Job – In the discussion guide on the film CODA below, what does the acronym CODA stand for?

Quoted passage –
There are many Bible stories that the young people might be aware of around the themes that emerge from the film ‘CODA’.

Poster of the movie.

BBFC certification insight

“CODA is a drama in which a young woman, who is the only hearing person in her deaf fishing family, is torn between duty to them and pursuing her dreams of becoming a singer. There is infrequent strong language (‘f**k’), as well as milder terms such as ‘twat’, ‘bitch’, ‘dick’, ‘ass’, ‘asshole’, ‘shit’, ‘screw’, ‘freaking’, ‘God’, ‘hell’, ‘Christ’ and ‘damn’. A man makes a rude middle finger gesture.”


Ruby is the only hearing member of a deaf family from Gloucester, Massachusetts. At 17, she works mornings before school to help her parents and brother keep their fishing business afloat. But in joining her high school’s choir club, Ruby finds herself drawn to both her duet partner and her latent passion for singing.

CODA is an acronym for Child Of Deaf Adults


Part 1: What you felt about the film

Sometimes young people find it hard to contribute to a group discussion. They may feel shy or that their contribution might appear silly.

The first part of the session is therefore a chance for young people to think about the film and begin to develop a reaction to what they have seen in a way that everyone will have something to contribute. These are some simple, quick exercises to get everyone thinking about their reaction to the film.

Being different

In the film, we meet and follow the story and the themes mainly through the lived experiences of Ruby, who is different to her family because she can hear. Ask the young people about their own experiences and understanding of disability.

Being each of the characters

We journey through the film through the eyes of various characters, including Ruby, but also her parents Frank and Jackie, her older brother Leo, her singing partner and friend Miles, as well as the teaching staff including music teacher ‘Mr. V’. 

Which character do the young people feel closest to?  Is there one they like most? Or dislike most? Why?


Part 2: Key themes in the film

Young people with family members who are disabled, diverse or different can find life at school hard, as being different isn’t always understood by others, leading to bullying and rejection, but it is also possible to find ways to connect with people and to make friends, to be accepted, to create their own identity.

Making big decisions about the future can be very hard for anyone; Ruby has to make huge choices about whether to continue to support her family or to follow her own dreams.

This can be a choice that many young people have to face, perhaps even members of the youth group watching this movie, and it can be a very difficult choice to make.

Dataset excerpts:
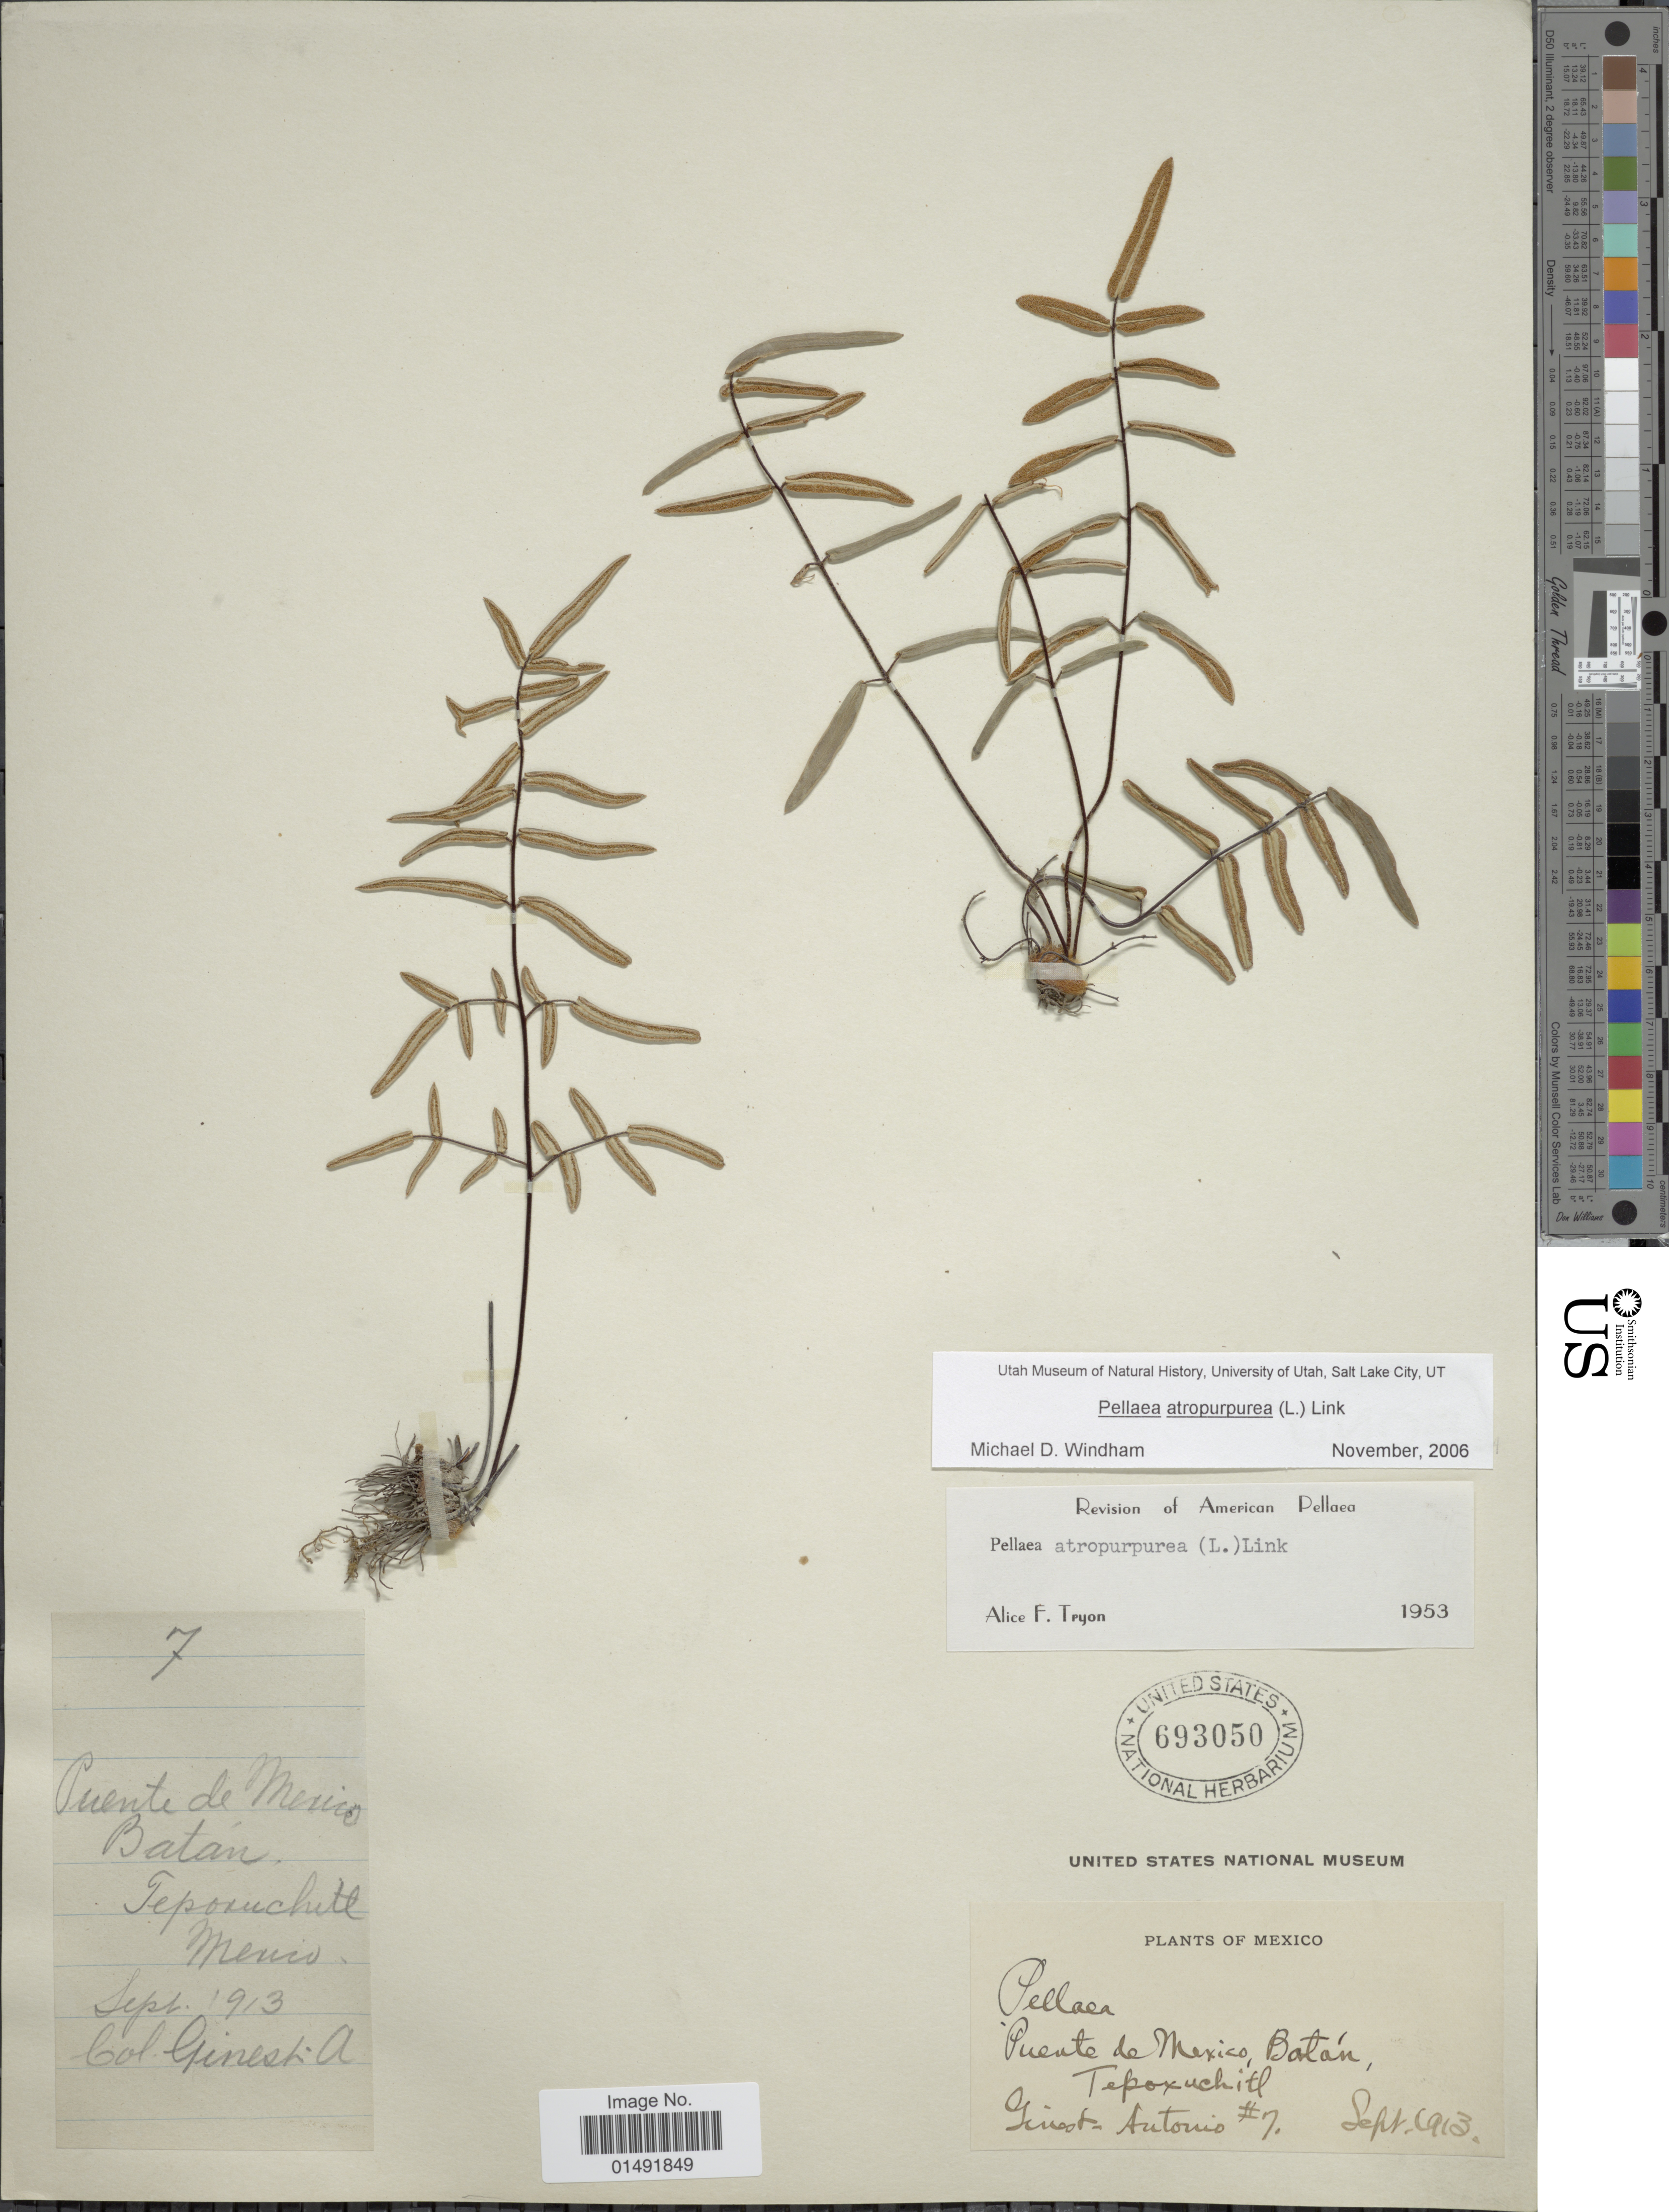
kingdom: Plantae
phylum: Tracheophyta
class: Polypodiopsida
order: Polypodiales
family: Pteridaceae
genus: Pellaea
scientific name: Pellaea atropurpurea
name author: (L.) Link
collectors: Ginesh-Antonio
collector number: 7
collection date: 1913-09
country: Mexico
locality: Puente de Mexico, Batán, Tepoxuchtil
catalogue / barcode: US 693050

Solution to this task – Child Of Deaf Adults.